→ TASK INPUTS

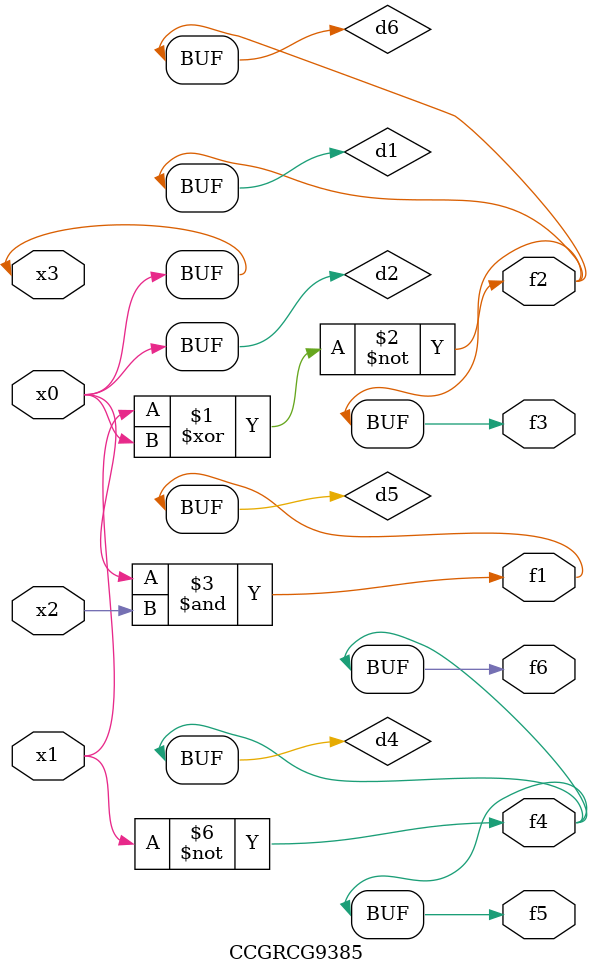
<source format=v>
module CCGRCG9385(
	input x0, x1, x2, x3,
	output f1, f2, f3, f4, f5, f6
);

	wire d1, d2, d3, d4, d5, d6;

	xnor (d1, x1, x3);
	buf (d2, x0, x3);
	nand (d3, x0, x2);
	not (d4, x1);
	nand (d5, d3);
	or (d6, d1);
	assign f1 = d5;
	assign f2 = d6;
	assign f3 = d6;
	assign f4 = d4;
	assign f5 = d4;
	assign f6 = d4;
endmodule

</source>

→ ACTIVITY
Give back the entries verbatim but drop every picture.

→ ANSWER SPACE
<source format=v>
module CCGRCG9385(
	input x0, x1, x2, x3,
	output f1, f2, f3, f4, f5, f6
);

	wire d1, d2, d3, d4, d5, d6;

	xnor (d1, x1, x3);
	buf (d2, x0, x3);
	nand (d3, x0, x2);
	not (d4, x1);
	nand (d5, d3);
	or (d6, d1);
	assign f1 = d5;
	assign f2 = d6;
	assign f3 = d6;
	assign f4 = d4;
	assign f5 = d4;
	assign f6 = d4;
endmodule

</source>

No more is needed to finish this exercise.